Собственное жилье — предел мечтаний для многих. Ради него идут на все. В ипотечное рабство, допустим, продаются. Но тут мы упираемся в то как раз, с чего начали: типовая квартира в типовой многоэтажке, забитая типовыми вещами,— дом очень условный. Выходит Одиссей, покачиваясь, из бара, нажимает кнопку «дом» в программе для вызова такси и вспоминает, что нет у него настоящего дома. Когда-то, может, был, тот, где бабушка, салфетки на телевизоре и в шкафу — любимая чашка со щербатым краем. Однако в те края никакие такси не ездят. Бездомность — ключевая характеристика современного городского человека. В некотором смысле он всегда — лицо без определенного места жительства, ввиду как раз полного отсутствия определенности. Определенность ведь тоже, как любовь, создается особостью. А где ж ее взять и куда нам, Одиссей, плыть?
Специфика момента — вынужденная бездомность для многих, познающих теперь на практике то, о чем прежде доводилось только читать у Поплавского. Или у Георгия Иванова. Или у Довлатова — Довлатова-то уж точно все читали. Эмиграция — бездомность в квадрате.
Кстати, думаю, мода на барахолки, коллекционирование хоть чего-нибудь, страсть к старинным чашечкам, блюдцам и рюмочкам растет как раз из желания построить свой, настоящий, особенный дом. То есть собственно дом. Не без привкуса обреченности — это ведь все чужое, чужой прадедушка из твоей красивой стопки принимал порцию водочки перед обедом, и чужая прабабушка эту водочку на неведомых травах настаивала. Суррогаты какие-то получаются. Или, как сказал бы философ Бодрийяр, симулякры.

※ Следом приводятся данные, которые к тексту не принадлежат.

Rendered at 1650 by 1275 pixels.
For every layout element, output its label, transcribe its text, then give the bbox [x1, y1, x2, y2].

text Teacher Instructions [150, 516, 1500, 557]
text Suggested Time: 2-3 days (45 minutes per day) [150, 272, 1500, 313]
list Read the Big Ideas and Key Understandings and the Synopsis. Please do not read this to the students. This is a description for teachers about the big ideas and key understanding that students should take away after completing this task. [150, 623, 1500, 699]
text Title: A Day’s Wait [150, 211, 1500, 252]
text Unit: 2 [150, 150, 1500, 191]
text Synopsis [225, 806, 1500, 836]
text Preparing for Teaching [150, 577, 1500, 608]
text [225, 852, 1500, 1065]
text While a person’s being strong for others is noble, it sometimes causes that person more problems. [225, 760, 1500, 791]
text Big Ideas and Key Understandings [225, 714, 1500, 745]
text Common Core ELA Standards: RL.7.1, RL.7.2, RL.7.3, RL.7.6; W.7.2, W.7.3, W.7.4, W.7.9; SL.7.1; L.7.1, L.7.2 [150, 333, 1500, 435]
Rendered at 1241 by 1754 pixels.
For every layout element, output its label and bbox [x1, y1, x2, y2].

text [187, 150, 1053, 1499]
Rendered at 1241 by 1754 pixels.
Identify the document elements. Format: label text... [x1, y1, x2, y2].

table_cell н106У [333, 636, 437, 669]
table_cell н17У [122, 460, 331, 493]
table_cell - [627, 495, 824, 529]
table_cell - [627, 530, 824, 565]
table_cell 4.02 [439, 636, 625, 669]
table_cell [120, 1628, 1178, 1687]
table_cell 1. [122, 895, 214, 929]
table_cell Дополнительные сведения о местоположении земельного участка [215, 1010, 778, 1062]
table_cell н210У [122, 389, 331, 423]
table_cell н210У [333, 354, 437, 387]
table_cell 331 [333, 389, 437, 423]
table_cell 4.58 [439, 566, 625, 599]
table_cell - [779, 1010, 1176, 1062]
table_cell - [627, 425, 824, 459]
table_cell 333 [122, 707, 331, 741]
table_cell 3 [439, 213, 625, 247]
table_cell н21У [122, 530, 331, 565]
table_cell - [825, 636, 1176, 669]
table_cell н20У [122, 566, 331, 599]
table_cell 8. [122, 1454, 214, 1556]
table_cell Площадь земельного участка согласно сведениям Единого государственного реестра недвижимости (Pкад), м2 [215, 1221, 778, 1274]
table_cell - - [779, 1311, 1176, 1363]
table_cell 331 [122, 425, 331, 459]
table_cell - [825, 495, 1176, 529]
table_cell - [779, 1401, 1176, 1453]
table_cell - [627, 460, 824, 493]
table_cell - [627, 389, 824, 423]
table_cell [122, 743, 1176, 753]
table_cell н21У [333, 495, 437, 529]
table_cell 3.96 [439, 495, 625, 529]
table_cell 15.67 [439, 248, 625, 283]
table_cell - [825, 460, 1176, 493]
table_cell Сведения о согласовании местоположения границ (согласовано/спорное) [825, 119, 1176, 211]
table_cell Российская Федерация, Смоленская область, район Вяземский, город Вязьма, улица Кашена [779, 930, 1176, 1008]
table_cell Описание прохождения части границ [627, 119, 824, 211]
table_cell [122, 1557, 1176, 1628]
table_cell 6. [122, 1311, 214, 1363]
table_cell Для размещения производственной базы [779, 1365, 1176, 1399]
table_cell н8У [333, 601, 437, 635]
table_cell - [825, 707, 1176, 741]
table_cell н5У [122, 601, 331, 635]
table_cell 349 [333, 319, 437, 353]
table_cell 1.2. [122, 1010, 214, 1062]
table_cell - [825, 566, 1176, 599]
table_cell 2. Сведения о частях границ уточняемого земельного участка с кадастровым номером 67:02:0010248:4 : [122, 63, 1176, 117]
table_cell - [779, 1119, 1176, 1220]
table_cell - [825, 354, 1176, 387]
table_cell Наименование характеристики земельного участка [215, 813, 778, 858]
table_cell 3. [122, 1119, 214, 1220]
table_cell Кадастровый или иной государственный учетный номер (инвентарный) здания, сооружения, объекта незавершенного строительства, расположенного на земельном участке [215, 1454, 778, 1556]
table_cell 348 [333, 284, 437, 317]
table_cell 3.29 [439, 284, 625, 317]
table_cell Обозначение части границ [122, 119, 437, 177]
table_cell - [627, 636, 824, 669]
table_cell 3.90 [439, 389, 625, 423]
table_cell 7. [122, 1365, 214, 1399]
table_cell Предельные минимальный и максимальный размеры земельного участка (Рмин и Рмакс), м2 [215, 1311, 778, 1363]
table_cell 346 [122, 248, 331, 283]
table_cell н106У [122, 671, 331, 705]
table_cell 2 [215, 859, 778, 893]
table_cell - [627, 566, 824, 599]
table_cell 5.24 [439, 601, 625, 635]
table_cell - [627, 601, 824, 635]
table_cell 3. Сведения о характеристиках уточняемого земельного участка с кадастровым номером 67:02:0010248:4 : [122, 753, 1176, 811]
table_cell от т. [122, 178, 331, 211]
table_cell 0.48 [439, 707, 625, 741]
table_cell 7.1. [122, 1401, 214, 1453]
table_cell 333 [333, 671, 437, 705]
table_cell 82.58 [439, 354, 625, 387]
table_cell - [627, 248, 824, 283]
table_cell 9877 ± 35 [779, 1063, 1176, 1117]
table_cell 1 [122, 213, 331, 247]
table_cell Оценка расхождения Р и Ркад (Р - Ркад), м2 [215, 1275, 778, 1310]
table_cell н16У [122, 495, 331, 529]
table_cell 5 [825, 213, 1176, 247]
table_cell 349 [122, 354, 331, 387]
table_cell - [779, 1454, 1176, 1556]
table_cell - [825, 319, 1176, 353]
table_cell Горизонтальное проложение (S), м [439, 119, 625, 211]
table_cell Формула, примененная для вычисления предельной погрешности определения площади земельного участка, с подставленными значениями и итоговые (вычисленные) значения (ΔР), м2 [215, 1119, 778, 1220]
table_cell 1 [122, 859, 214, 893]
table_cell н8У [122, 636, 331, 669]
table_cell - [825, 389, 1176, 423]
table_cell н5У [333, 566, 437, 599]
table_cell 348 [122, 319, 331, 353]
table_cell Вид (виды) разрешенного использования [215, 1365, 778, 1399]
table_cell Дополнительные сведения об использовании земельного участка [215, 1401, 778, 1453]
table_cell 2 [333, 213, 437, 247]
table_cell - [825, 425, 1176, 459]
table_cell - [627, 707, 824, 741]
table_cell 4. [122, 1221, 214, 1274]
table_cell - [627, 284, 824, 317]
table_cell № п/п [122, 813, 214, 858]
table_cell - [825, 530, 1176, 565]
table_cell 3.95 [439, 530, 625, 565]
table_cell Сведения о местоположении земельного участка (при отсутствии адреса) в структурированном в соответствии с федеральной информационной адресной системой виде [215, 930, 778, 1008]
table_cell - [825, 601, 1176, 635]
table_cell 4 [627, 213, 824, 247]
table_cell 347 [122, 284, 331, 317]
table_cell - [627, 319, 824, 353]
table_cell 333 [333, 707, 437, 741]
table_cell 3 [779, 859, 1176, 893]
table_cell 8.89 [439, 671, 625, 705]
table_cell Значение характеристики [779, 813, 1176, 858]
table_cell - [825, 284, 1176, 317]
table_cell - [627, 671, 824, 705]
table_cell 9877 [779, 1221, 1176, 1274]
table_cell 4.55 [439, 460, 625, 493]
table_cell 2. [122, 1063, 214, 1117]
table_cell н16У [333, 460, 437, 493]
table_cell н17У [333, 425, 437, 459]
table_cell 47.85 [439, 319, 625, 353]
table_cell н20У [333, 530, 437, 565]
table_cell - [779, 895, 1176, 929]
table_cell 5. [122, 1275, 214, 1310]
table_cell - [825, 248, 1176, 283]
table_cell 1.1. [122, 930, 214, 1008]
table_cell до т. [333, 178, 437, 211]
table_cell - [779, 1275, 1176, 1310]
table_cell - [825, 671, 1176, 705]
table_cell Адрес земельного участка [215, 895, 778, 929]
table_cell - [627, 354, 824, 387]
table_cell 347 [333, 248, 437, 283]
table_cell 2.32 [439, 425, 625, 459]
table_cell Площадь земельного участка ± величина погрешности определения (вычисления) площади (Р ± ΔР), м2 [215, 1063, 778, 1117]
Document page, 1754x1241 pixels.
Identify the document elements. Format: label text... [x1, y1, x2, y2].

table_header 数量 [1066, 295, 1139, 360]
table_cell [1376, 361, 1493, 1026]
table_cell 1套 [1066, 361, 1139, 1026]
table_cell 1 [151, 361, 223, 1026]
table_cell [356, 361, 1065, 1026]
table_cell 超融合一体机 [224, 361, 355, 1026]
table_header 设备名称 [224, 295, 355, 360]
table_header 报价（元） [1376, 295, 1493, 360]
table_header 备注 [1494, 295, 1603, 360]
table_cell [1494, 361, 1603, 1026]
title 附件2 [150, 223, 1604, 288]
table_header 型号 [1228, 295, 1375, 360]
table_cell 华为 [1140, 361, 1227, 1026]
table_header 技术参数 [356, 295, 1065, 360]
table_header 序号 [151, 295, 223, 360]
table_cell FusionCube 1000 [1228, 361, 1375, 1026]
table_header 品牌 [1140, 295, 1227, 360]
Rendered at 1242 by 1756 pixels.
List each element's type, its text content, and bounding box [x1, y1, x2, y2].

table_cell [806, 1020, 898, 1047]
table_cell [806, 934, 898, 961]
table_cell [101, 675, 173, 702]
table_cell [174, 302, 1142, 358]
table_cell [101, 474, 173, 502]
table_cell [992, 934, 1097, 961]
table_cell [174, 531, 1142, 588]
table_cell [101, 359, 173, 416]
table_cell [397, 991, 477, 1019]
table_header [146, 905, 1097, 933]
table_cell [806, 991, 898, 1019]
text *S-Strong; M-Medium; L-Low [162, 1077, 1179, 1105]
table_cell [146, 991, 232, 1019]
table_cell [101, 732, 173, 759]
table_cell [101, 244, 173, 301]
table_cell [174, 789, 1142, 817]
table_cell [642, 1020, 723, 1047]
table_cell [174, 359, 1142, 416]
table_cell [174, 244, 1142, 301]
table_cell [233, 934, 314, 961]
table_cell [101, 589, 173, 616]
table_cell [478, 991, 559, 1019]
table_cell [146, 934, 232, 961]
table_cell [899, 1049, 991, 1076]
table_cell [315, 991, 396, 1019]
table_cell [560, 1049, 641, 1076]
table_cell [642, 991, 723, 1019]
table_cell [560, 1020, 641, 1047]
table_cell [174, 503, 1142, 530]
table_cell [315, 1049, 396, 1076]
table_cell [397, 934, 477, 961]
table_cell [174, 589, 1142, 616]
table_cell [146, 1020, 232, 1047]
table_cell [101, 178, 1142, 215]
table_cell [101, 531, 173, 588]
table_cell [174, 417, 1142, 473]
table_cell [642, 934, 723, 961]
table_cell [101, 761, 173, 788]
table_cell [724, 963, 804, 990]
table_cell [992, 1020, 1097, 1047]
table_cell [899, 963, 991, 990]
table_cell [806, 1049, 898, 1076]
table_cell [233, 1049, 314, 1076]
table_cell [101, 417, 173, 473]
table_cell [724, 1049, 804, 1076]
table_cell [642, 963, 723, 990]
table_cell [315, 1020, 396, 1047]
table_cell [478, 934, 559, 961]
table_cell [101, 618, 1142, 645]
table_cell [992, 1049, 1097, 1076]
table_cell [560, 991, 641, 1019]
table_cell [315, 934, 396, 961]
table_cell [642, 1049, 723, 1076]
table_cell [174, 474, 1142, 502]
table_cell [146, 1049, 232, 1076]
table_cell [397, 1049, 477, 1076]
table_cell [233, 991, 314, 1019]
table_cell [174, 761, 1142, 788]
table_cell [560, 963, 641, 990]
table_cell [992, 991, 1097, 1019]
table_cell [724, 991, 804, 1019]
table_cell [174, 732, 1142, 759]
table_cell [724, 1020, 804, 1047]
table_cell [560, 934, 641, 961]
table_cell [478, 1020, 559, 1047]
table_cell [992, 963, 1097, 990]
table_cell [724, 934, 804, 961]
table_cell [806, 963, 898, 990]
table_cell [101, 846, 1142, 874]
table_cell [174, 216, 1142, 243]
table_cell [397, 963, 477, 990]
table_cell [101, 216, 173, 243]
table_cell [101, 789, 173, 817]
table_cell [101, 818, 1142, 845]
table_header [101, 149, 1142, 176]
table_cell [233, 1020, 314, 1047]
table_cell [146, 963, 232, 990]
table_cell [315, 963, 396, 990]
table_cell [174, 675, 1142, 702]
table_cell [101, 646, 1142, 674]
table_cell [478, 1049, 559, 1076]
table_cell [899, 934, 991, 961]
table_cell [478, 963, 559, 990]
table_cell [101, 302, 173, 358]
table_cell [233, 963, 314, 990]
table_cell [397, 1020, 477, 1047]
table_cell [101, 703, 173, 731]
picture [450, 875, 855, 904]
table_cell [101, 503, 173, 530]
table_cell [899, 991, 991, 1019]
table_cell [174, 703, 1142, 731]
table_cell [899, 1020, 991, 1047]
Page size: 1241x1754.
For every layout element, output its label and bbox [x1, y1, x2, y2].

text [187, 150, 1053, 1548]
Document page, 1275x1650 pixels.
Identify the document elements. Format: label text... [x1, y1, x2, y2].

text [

Бездомный человек, окруженный вещами, лишенными особости, и сам бы, пожалуй, исчез. Но есть все-таки спасение. Есть другие. Еще один француз, философ тоже, врал нам, будто ад — это другие. А я вам скажу: дом — это другие. Другие, которые свои. Свои люди и свои звери. Вот они — точно особенные, и ты ведь их любишь, не задумываясь о том, что такое любовь. Незачем задумываться, она просто есть и все.
Они тебя тоже, кстати, любят. Люди — если повезет, звери — наверняка. В общем, держитесь за своих. Дом там, где они. Есть еще, конечно, шанс, что благодаря успехам импортозамещения самые обыкновенные вещи опять станут уникальными и мы заново обучимся их любить. Но тут все-таки лотерея, можем и не дотянуть до такого счастья. А люди и звери наши — точно рядом.
И короткая история про особость в качестве постскриптума. Немецкий философ Шопенгауэр наблюдал однажды за котом, который весело играл у него под окнами. И написал немецкий философ, озабоченный идеей вечного возвращения (никуда нам от темы возвращения сегодня не деться, историй всего четыре), примерно следующее: вот, написал, лет через двести другой человек будет смотреть на этот двор. А кот — кот перед ним будет играться тот же.
Великий был мыслитель. Классик. Но, кажется, дурак.